*EXERCISE DETAILS*. The lines to reproduce run from the first one below to the line containing "thumb ip: (1064, 1091)", both included. Reproduce them exactly and nothing else.

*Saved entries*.
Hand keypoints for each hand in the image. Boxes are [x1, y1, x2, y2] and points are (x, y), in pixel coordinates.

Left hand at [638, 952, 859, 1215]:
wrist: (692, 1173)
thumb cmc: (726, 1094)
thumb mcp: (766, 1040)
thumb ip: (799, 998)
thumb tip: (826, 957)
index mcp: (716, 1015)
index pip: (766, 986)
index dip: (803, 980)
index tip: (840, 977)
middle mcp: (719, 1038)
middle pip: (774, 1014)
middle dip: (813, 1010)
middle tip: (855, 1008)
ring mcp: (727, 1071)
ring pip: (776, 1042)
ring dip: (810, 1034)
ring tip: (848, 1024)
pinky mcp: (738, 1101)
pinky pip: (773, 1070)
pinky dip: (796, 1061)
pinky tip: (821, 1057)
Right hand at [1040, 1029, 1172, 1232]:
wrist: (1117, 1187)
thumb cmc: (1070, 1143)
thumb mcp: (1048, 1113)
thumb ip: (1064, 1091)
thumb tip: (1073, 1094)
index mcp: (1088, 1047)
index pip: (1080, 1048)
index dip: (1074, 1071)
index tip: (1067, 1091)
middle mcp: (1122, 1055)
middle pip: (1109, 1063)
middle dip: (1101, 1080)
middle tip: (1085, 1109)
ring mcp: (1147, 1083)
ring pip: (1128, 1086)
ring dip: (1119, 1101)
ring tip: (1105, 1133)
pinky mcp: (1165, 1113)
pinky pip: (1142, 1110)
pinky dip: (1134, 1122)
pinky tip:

*ANSWER BELOW*.
Hand keypoints for each hand in the image. Boxes are [x1, y1, x2, y2] and points are (x, y), in pixel coordinates.

Left hand at [638, 952, 859, 1215]:
wrist: (692, 1173)
thumb cmc: (726, 1094)
thumb mcp: (766, 1040)
thumb ip: (799, 998)
thumb tip: (826, 957)
index mcp: (716, 1015)
index pip: (766, 986)
index dip: (803, 980)
index tip: (840, 977)
middle mcp: (719, 1038)
middle pip: (774, 1014)
middle dip: (813, 1010)
middle tip: (855, 1008)
ring mcp: (727, 1071)
ring pip: (776, 1042)
ring dip: (810, 1034)
ring tip: (848, 1024)
pinky mcp: (738, 1101)
pinky pip: (773, 1070)
pinky dip: (796, 1061)
pinky tip: (821, 1057)
Right hand at [1040, 1029, 1172, 1232]:
wrist: (1117, 1187)
thumb cmc: (1070, 1143)
thumb mcp: (1048, 1113)
thumb ip: (1064, 1091)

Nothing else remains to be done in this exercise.